The funding gap for schools in Vigo has narrowed over the past decade, however, Muganda added.
It’s relevant right now as voters in Vigo County decide whether to fund a $261 million reconstruction and renovation project at three county high schools and one middle school — all between the ages of 50 and 60. Vigo counties bolstered funding for local schools in 2019 by approving a $7 million referendum to support operating costs, including a much-needed salary increase for teachers at the starting level. This referendum, which would end soon after 2024 if the construction referendum passes, can help prevent young teachers from leaving their chosen field – a serious situation that directly affects children here and around Indiana.
Vigo County’s overall poor health and poor health behaviors among adults influence child well-being issues – child poverty and high burdens of child care costs – highlighted in the rankings of county health. These points connect into homes and families, and then into schools.
“Our health is influenced by things like access to health care and healthy behaviors, but our health is also influenced by things like access to a job that pays a living wage and the ability to afford housing. safe,” Stevenson said of the rankings data. said the leader of the analysis team. “Good economic conditions are essential to building healthy communities – and we see these impacts from childhood through adulthood.”
A community’s burden of child care costs reflects the health of both adults and children.

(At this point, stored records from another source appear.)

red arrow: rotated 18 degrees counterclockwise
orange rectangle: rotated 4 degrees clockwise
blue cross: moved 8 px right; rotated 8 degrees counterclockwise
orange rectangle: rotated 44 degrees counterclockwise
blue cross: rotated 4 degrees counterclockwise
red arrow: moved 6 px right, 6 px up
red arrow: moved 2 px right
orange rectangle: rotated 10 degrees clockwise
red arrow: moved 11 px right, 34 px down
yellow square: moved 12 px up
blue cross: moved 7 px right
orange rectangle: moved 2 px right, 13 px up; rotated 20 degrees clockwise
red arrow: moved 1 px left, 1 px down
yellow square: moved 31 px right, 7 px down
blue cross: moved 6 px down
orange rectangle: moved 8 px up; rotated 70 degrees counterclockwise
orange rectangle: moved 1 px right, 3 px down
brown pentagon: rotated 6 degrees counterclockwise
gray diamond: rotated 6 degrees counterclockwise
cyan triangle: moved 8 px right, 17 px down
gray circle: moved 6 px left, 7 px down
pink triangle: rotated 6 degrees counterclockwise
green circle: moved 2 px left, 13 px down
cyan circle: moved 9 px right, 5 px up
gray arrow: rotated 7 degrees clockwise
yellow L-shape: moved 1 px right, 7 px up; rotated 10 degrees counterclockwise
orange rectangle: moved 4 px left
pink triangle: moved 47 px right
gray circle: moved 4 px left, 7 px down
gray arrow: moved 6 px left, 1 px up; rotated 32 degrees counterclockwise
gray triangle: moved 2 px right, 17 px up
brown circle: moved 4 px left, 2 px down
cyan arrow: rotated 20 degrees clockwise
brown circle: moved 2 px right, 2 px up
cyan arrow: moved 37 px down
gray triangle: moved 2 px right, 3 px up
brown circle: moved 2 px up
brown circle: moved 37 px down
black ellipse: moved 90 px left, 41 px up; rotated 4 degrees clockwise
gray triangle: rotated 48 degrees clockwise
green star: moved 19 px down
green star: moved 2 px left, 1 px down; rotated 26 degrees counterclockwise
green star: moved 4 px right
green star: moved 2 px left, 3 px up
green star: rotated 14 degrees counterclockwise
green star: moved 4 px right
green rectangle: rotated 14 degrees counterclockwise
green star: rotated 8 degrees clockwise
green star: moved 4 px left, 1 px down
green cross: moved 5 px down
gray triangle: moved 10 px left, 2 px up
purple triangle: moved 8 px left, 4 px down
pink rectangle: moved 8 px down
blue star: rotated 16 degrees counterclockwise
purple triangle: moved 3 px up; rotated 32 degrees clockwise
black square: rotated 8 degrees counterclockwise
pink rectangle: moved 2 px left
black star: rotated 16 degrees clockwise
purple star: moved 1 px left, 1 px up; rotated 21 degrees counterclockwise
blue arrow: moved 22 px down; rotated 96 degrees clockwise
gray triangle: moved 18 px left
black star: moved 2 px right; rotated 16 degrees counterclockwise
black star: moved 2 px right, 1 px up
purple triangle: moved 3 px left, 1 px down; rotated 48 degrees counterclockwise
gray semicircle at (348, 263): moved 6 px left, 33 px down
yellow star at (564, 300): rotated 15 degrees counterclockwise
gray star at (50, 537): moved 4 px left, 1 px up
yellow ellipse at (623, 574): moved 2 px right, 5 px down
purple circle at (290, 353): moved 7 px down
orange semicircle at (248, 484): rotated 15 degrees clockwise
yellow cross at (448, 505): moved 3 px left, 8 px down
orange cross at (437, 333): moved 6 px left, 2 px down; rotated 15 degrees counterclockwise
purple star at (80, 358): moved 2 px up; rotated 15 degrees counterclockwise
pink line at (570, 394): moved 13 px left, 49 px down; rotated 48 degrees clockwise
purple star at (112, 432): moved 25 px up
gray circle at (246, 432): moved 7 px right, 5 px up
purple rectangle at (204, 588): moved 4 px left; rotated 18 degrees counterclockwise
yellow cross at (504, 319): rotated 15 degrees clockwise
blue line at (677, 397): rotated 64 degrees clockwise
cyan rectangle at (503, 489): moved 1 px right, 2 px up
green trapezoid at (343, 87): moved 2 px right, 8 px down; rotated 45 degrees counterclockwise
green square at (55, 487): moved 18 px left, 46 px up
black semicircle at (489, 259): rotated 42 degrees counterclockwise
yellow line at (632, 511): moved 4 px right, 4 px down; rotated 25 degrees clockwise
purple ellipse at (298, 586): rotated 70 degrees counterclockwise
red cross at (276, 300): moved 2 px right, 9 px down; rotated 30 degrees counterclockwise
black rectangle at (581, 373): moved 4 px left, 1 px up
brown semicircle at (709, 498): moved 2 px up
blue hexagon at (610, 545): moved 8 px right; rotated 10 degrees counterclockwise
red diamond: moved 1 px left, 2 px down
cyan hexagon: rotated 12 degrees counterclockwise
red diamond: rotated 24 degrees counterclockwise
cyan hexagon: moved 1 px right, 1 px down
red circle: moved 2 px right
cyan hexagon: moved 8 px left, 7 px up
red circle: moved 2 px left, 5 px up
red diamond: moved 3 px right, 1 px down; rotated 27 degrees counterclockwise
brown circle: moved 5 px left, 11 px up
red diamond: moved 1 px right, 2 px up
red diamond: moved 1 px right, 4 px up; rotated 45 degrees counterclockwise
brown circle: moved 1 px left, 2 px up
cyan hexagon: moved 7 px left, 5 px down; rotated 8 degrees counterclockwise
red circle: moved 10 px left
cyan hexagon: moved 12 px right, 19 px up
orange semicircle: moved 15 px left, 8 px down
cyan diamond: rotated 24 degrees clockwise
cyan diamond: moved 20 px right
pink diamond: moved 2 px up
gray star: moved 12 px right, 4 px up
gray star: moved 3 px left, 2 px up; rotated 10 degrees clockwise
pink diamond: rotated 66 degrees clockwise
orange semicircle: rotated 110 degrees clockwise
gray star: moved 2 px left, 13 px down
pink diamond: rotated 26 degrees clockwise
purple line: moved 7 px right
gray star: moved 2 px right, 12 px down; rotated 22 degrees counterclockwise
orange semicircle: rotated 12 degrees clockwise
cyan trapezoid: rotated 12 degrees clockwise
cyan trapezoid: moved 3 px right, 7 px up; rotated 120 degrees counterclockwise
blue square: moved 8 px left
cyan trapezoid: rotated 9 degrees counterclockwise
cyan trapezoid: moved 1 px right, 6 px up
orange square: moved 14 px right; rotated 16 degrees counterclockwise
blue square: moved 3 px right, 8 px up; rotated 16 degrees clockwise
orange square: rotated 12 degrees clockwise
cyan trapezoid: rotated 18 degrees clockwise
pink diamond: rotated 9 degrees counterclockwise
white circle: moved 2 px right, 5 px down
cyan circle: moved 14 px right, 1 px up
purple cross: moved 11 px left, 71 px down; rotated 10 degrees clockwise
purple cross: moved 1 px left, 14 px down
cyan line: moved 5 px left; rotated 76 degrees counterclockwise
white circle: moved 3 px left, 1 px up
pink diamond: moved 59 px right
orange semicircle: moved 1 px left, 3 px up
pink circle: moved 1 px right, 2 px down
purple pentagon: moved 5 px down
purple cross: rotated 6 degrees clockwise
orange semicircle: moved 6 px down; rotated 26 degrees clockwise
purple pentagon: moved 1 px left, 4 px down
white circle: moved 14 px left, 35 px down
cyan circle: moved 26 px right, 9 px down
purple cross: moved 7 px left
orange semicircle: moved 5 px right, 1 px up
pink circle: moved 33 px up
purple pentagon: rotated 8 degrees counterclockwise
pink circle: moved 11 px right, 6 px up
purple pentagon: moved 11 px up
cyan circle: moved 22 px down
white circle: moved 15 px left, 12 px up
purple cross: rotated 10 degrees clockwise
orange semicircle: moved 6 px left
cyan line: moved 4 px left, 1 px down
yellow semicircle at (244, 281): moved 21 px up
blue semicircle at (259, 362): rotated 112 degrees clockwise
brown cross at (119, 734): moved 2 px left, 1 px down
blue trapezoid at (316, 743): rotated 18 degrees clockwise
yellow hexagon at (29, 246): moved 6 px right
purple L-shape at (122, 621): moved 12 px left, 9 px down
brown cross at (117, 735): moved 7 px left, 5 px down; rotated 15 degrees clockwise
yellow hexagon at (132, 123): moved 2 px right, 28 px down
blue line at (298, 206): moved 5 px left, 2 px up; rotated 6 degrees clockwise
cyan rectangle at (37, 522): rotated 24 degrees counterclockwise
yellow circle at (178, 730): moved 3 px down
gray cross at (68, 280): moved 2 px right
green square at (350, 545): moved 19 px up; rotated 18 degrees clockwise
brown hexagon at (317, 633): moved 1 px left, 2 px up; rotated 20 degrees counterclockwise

In Vigo County, child care costs for a household with two school-age children would consume 24% of a typical family’s income, according to county health rankings.
“When a single household expense consumes almost a quarter of the salary, it will be difficult to access health opportunities and meet basic needs such as access to safe and stable housing, medicine and healthy food,” Muganda said. “When children living in poverty also attend underfunded schools, the barriers to health and future well-being continue to mount.”
Thank goodness for Ryves Center, Catholic Charities, their donors and volunteers, and the many other organizations that serve poor children in this community.
Mark Bennett can be reached at 812-231-4377 or email@example.com.
To see the ranking…
• Results for Vigo and surrounding counties, as well as other Indiana and nationwide counties, can be viewed online at countyhealthrankings.org/explore-health-rankings. To see the county of Vigo figures, go to countyhealthrankings.org/app/Indiana/2022/rankings/vigo/county/outcomes/overall/snapshot.